Could it be… the [gasp] [drum roll] “Rowling Syndrome”?
You probably know that the author of the wildly popular Harry Potter series received 12 or so rejections for The Sorcerer’s Stone. That’s no record. Many famous authors have received more.
Rowling gets to have the syndrome named after her (by me, I just dreamed it up) because when she sought to publish the first book of her Cormoran Strike series under the pen name, Robert Galbraith – after selling millions of copies in her Harry Potter series — one rejection letter actually recommended that she take a writing course. And even more amazingly, the publisher who first turned down Harry Potter also rejected Cormoran Strike — and did so rudely.
Wait — how could this be? Why would anyone have rejected a manuscript that must have been clearly marketable?
To be fair, publishers and agents get overwhelmed by the queries. There’s an art to prognosticating best-sellers. The public is fickle, tastes change quickly these days, and it’s a long process getting a book from agent query through to hitting the shelves (or Amazon!). What everyone wanted to read then might not be what they want to read now. I get it that’s it’s not easy. Particularly when the author is new.
So sad, too bad. Letting a best-seller slip away is still an agent’s own fault.
This is a rule of life: If you can’t articulate your desires accurately then the odds are high that you won’t get what you want. If the queries an agent or publisher receives are not quite what they’re looking for, perhaps they are the ones who haven’t made it clear what they want. If you’re a writer you’ve probably been as frustrated as I am at how some agents (particularly the new ones) ask for such a broad range of genres that they’re obviously just chumming for a best seller.
So okay, no point in getting dejected that I haven’t found my agent or publisher yet. I have to believe I will find them and they’ll be way better than the ones who’ve rejected my work so far. But still. If I was more into burning my bridges, I’d send replies to those rejections, suggesting that perhaps taking a writing course would help.
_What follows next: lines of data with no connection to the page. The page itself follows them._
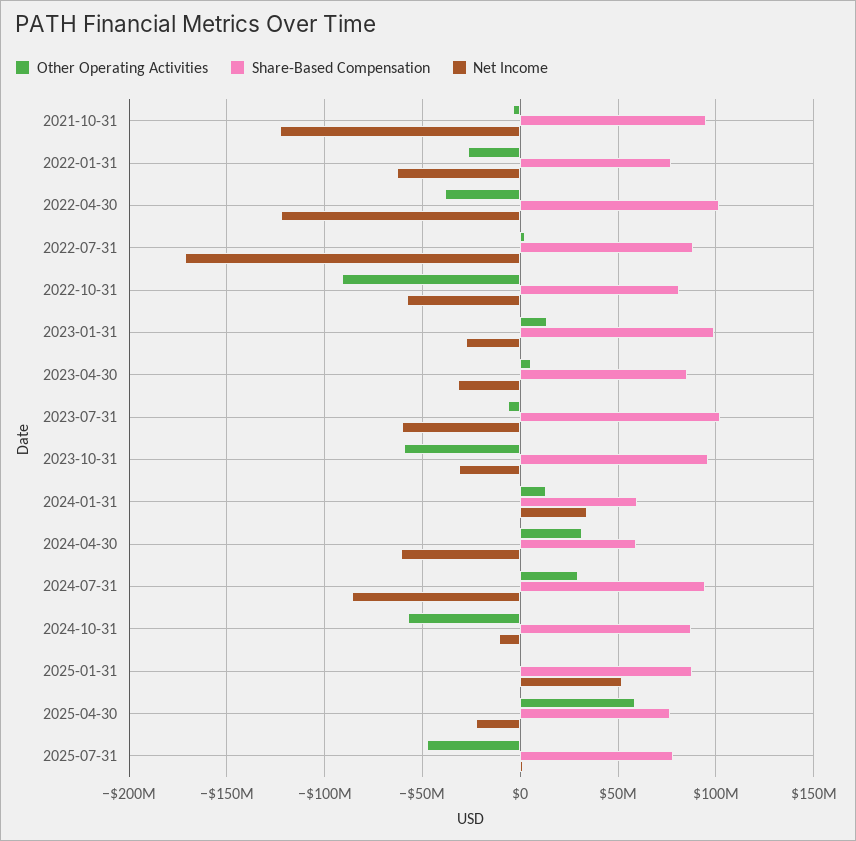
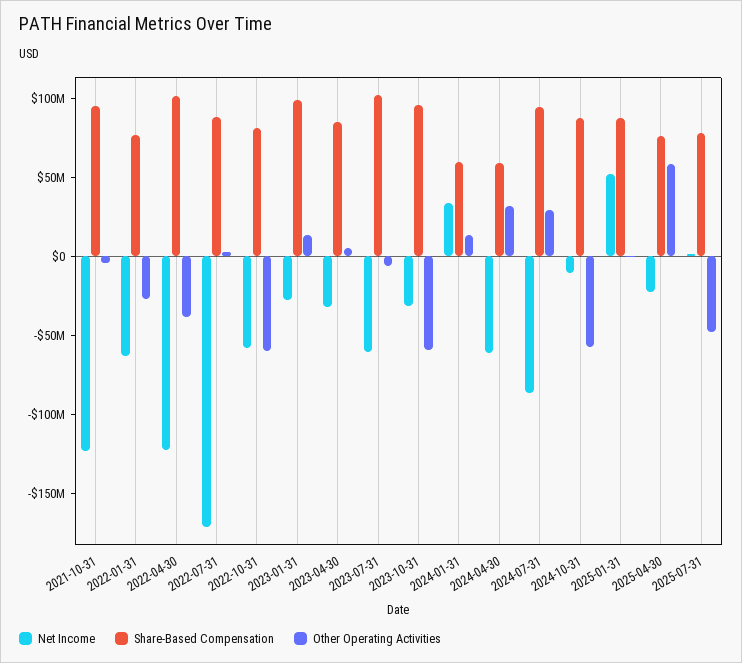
Other Operating Activities, 2022-10-31: -90000000 -> -60000000

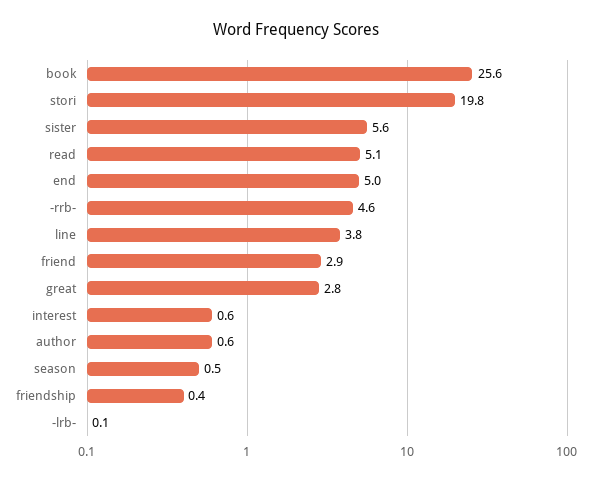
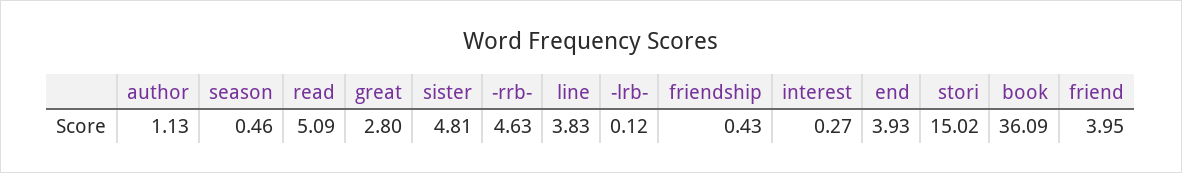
book: 25.6 -> 36.09
stori: 19.8 -> 15.02
sister: 5.6 -> 4.81
end: 5 -> 3.93
friend: 2.9 -> 3.95
interest: 0.6 -> 0.27
author: 0.6 -> 1.13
I’d thank them for reviewing my query and tell them I was sorry they didn’t fit my novel’s needs. And that maybe if they wrote better descriptions of what they want on their #MSWL Manuscript Wishlist they’d get better queries and have more successful sellers.
But I won’t, of course. I’ve still got to cross the bridges and it’s stupid to scorch my own feet. Where is that confounded bridge anyway?